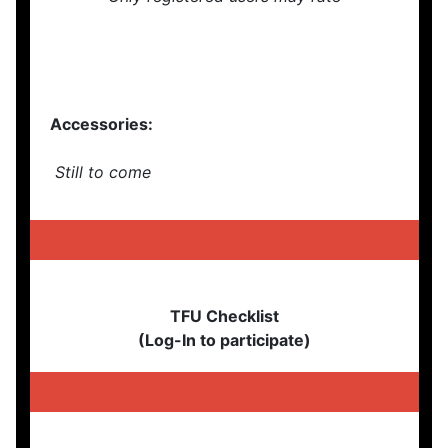
Accessories:
Still to come
TFU Checklist
(Log-In to participate)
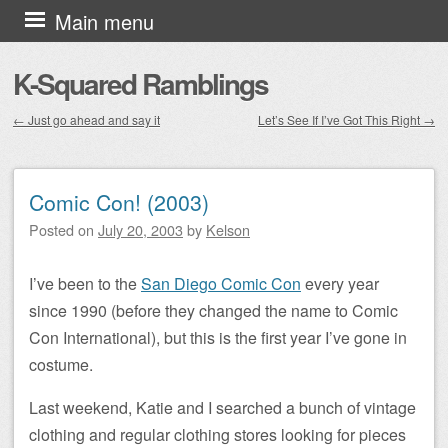
Skip to content
Main menu
K-Squared Ramblings
←
Just go ahead and say it
Let’s See If I’ve Got This Right
→
Post navigation
Comic Con! (2003)
Posted on
July 20, 2003
by
Kelson
I’ve been to the
San Diego Comic Con
every year
since 1990 (before they changed the name to Comic
Con International), but this is the first year I’ve gone in
costume.
Last weekend, Katie and I searched a bunch of vintage
clothing and regular clothing stores looking for pieces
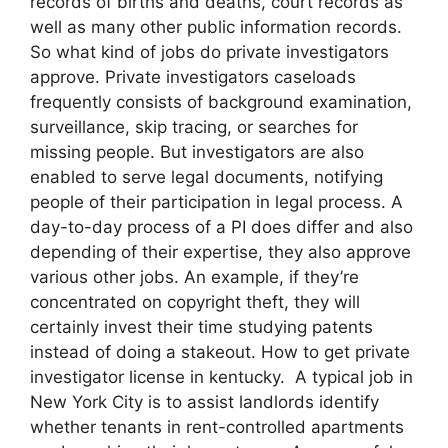
records of births and deaths, court records as
well as many other public information records.
So what kind of jobs do private investigators
approve. Private investigators caseloads
frequently consists of background examination,
surveillance, skip tracing, or searches for
missing people. But investigators are also
enabled to serve legal documents, notifying
people of their participation in legal process. A
day-to-day process of a PI does differ and also
depending of their expertise, they also approve
various other jobs. An example, if they’re
concentrated on copyright theft, they will
certainly invest their time studying patents
instead of doing a stakeout. How to get private
investigator license in kentucky. A typical job in
New York City is to assist landlords identify
whether tenants in rent-controlled apartments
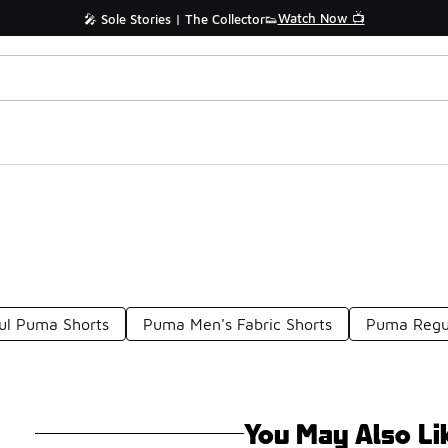
Watch Now 📺
🎤 Sole Stories | The Collector👟
ful Puma Shorts
Puma Men's Fabric Shorts
Puma Regul
You May Also Li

# # #

**Ihre Aufgabe**
Nennen Sie jede Zeile der obigen Einträge, in der das Wort „jobs“ vorkommt, und geben Sie jede dieser Zeilen vollständig wieder.

**Erwartete Antwort**
So what kind of jobs do private investigators
various other jobs. An example, if they’re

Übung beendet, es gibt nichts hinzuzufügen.